There was no one to tell it in front of at the inn except the clerk, who still sat behind the desk and who looked surprised to see them enter the place together.

“Oh, hello, Edgar,” Jackie said. “Mr. Gray wants his room key. I hope you've given Mr. Gray a good room.”

“Good evening, Mr. Mason,” the inn clerk said. “I didn't know you were acquainted with Mr. Gray.”

“It would have made all the difference, wouldn't it?” Jackie said, and he laughed. “I'll tell you what you can do for me, Edgar. Just get me a bottle of rye, the kind I bought for Mr. Jaeckel, and put it on my bill. You like rye, don't you, Charley?”

Charles said that it did not matter, he did not care for anything particularly, and Jackie may have been sorry for his impulse, because he was careful to conceal the bottle beneath his overcoat as they walked upstairs.

“Life, liberty, and the pursuit of happiness,” he said. “I'm afraid Edgar was a little surprised. I don't do this sort of thing very often except in a business way, but seriously, it does mean a lot to the town having an inn like this, and this isn't a bad room, is it? I'm glad you have a quiet one that opens on the back.”

Charles's room had a country, chintzy look, and was furnished in yellow Colonial maple, with an imitation spool bed and a bedside table with a telephone on it, a writing table, one small upholstered chair and one straight chair. The room was stifling hot. He had forgotten that the heat was on, and when he opened the window he found himself looking over the old back gardens toward the houses along Fanning Street.

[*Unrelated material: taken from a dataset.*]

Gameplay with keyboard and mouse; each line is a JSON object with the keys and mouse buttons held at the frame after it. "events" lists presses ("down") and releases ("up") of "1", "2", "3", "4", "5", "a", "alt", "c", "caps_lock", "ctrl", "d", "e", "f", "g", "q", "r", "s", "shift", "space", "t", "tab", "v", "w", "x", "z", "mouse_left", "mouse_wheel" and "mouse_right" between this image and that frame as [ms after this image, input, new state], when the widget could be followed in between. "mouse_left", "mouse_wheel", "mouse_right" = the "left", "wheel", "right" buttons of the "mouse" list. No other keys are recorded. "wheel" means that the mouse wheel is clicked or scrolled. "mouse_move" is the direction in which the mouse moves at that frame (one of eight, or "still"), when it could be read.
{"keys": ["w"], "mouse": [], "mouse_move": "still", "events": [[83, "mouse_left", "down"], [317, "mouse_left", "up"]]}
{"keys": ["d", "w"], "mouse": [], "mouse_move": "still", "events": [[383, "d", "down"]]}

“Yes, it's going to be quiet here,” Charles said.

Jackie had put the bottle of rye on the writing table.

“Here, let me pour the drinks,” he said. “This is my party, Charley. There ought to be some glasses in the bathroom. Dear me, I should have ordered up some ice.”

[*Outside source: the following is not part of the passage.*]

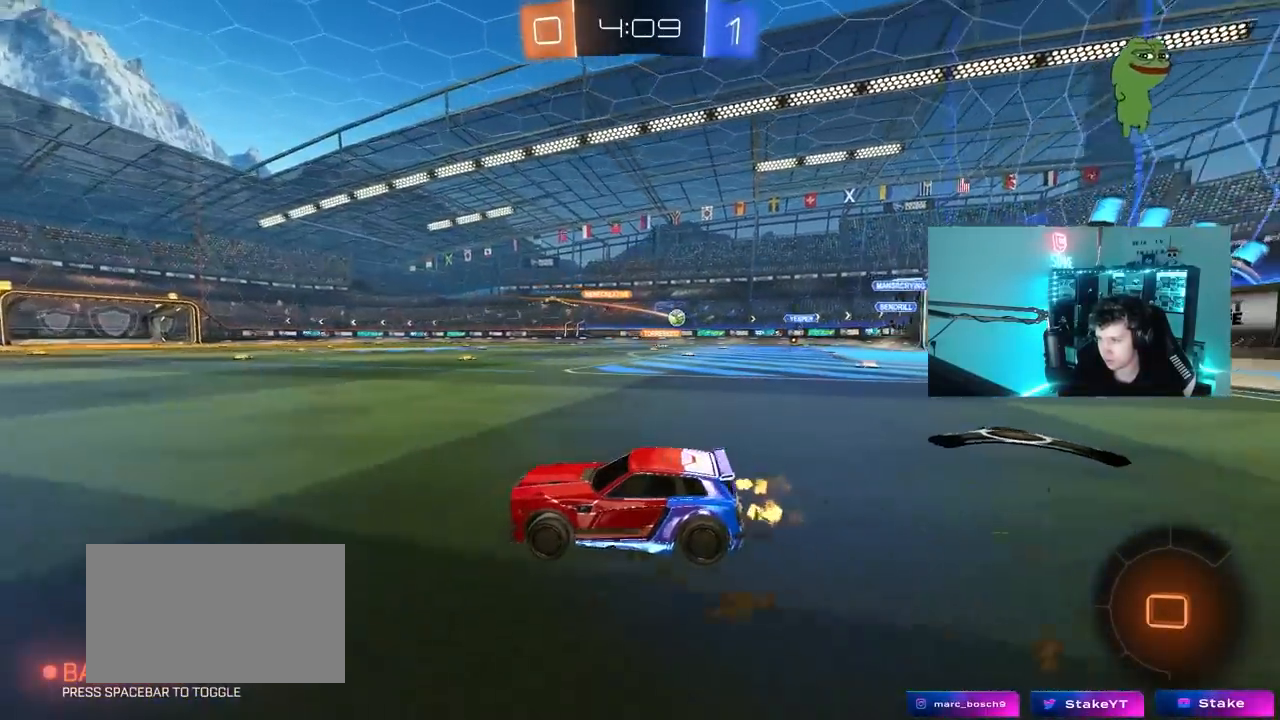
{"keys": ["w"], "mouse": [], "mouse_move": "still", "events": [[83, "mouse_left", "down"], [83, "mouse_right", "down"], [133, "d", "up"], [183, "mouse_right", "up"], [267, "mouse_right", "down"], [417, "mouse_left", "up"], [450, "mouse_right", "up"]]}
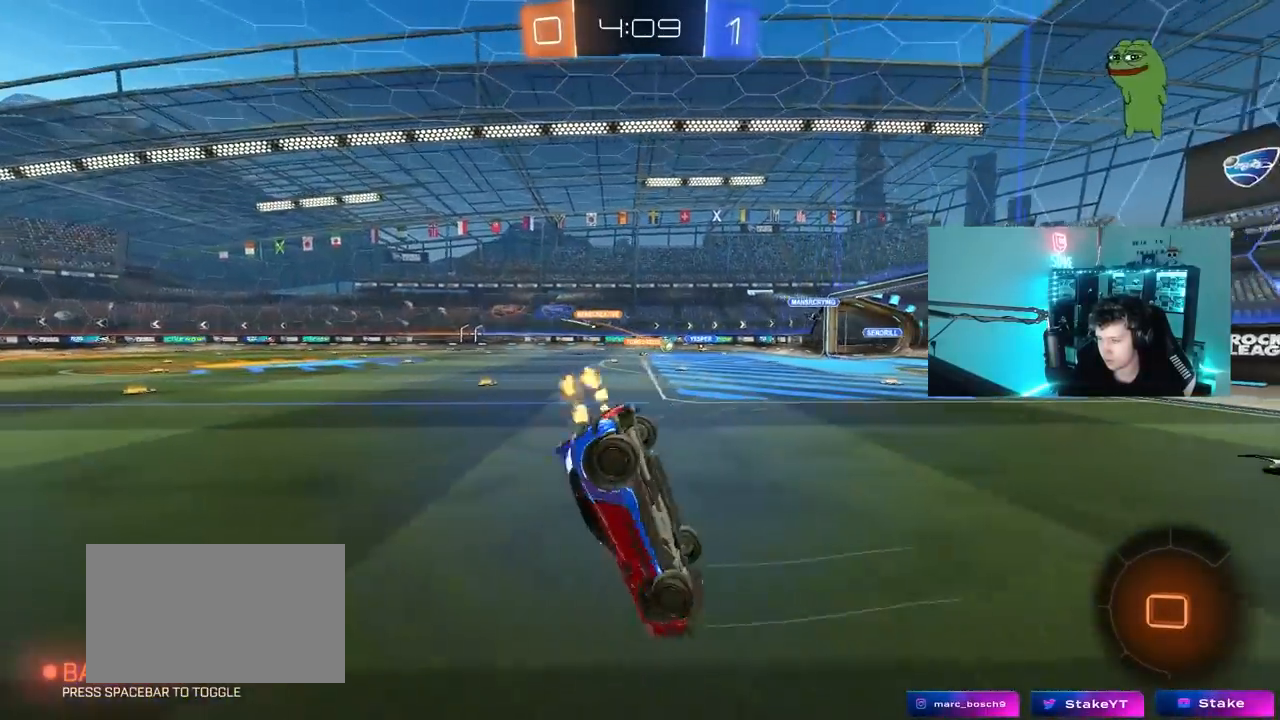
{"keys": [], "mouse": [], "mouse_move": "still", "events": [[283, "w", "up"]]}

“Oh, never mind the ice,” Charles said.

It was rather like the war, sitting in an unfamiliar room with a bottle of rye whiskey and tepid water. It was not at all like Clyde.

“Well, now we're here,” Charles said, “what is it you want to tell me, Jack?”

Jackie cleared his throat and his worried look returned.

“Well,” he said, “all right,” and he cleared his throat again. “Charley, I think I ought to talk to you about Jessica Lovell.”

Charles knew, of course, that he could not erase his memory of Jessica Lovell and that at some time while he was in Clyde he would have to meet the past face to face, but so far he had heard nothing except that talk about cocktails and the remaining ingredients which had been left at the Masons' when Jessica and Mr. Lovell had been entertained. He was seated on the stiff chair by the writing table and he was conscious of many little things, of a draft on the back of his neck from the open window, of a soft hiss from the valve of the radiator. He had leaned forward as though he wanted to hear better and now he leaned back because he did not like that display of eagerness. Still the palms of his hands were moist and the room felt very stuffy. Mentioning Jessica was like opening a box filled with things you would never use again but which could not be thrown away.